EVENTS
By Giles Goodland
Events sustain long enough to be things:
tornado, argument, long journey
in which it is clear from the cage
how the high-beam tracks the nameless
skimmed trees. Each event finds on the road
that it itself is the wrenched twig, blurring.
That dull bruise on the horizon marks
where the sun is no longer—exit
wound, punched hole—followed by
the thin moon cycling towards the next tree,
seen from the minibus’s diminishing light.
One star is the same as another.
We are those without names,
crude topographers of wind.
Thoughts pull themselves out: they
become words.

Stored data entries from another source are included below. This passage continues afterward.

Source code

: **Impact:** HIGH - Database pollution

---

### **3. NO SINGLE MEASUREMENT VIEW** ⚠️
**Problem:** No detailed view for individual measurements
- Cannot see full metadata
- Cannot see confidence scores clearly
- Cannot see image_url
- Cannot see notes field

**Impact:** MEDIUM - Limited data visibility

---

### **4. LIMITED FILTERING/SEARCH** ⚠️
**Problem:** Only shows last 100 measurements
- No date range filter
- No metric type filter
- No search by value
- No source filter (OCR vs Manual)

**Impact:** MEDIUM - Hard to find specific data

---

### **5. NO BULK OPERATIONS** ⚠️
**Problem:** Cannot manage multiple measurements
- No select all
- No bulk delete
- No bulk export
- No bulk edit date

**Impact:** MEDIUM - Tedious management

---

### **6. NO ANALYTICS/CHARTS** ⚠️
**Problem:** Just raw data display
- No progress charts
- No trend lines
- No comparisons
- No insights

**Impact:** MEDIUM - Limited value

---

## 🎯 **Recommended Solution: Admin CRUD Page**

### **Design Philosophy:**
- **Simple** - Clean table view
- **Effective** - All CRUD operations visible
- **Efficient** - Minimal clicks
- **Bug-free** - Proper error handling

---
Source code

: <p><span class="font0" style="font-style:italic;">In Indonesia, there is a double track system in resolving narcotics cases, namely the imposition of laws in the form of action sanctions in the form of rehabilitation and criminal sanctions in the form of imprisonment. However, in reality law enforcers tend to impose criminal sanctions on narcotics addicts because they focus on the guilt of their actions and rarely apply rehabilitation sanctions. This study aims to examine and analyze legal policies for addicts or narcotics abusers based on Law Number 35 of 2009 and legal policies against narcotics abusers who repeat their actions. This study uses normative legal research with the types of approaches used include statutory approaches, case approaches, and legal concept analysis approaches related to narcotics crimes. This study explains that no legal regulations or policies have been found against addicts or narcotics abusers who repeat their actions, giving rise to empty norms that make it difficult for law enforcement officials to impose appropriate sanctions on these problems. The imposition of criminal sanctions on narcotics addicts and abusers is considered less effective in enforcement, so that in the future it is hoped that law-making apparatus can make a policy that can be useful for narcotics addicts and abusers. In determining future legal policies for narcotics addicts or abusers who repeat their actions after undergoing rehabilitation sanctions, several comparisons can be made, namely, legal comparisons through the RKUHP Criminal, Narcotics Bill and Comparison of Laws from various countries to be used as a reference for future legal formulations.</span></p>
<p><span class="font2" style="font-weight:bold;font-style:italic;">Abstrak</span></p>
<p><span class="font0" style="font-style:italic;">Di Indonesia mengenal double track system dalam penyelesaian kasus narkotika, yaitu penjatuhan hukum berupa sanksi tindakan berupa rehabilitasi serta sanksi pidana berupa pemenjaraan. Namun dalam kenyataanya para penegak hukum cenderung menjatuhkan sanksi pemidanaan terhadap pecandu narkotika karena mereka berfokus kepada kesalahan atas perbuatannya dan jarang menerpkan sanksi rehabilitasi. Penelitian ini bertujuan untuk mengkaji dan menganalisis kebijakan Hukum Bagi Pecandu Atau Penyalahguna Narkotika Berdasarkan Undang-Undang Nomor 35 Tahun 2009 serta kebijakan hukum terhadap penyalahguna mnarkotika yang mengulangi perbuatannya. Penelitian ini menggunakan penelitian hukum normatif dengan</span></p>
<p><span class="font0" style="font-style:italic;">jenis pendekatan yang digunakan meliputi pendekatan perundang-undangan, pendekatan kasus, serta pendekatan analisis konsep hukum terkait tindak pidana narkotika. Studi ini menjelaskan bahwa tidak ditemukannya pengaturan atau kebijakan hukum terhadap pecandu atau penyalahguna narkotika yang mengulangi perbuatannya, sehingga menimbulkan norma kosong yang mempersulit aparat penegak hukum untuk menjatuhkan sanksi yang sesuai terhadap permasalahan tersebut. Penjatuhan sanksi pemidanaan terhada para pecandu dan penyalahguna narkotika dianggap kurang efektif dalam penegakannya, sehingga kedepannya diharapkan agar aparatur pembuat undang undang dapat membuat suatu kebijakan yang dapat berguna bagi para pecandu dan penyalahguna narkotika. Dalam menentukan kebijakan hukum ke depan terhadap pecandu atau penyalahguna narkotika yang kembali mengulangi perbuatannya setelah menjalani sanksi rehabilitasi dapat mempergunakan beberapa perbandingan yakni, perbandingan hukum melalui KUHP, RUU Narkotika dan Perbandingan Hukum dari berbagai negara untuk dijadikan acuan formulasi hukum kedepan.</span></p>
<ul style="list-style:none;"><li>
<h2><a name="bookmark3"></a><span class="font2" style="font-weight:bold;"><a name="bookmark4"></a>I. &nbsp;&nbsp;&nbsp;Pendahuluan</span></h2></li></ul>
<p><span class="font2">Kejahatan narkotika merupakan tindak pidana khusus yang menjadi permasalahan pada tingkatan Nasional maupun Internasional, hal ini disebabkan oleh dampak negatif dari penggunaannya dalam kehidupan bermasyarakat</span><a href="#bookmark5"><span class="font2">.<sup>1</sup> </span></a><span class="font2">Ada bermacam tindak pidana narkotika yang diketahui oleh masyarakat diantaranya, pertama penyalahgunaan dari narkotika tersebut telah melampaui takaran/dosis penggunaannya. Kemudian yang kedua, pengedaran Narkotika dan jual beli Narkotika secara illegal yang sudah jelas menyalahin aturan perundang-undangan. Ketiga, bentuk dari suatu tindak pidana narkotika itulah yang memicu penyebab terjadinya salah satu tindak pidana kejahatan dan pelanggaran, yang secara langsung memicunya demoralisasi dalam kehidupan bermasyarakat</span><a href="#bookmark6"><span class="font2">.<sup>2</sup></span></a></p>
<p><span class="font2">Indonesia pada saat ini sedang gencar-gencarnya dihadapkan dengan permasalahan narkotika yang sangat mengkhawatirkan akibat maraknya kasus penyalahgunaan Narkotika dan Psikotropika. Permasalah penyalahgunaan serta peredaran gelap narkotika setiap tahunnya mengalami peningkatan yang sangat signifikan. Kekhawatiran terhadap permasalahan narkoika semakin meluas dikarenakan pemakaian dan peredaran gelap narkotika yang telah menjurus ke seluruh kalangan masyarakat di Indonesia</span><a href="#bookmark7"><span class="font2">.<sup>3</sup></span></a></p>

Press your phone
against your ear: the sentence’s chains
haul you up and land you here.
A MONUMENT BETWEEN MOMENTS
By Giles Goodland
Days speak roughly of previous days.
Inside each shapeless thing a crystal sharp
edge aspires. What matter is? Ask what it
does: a wet dog shaking until there’s no
dog. Longer than an eclipse, a thought.
The jarred bird flies out, jarring. Rooks
hop from headstones, a screw against
the fence a stay against impermanence.
Dark bells ring in the tanks the souls
are dark too and exhausted until we come
to lock them in wooden chests
and dead moths spill from their urns.
I saw the state totter and steady, heard
songs tremble and write themselves.
Giles Goodland's books include Of Discourse (Grand Iota 2023). A Spy in the House of Years (Leviathan, 2001) Capital (Salt, 2006), Dumb Messengers (Salt, 2012) and The Masses (Shearsman, 2018). Civil Twilight was published by Parlor Press in 2022. He has worked as a lexicographer, editor, and bookseller, and teaches evening classes on poetry for Oxford University's department of continuing education, and lives in West London.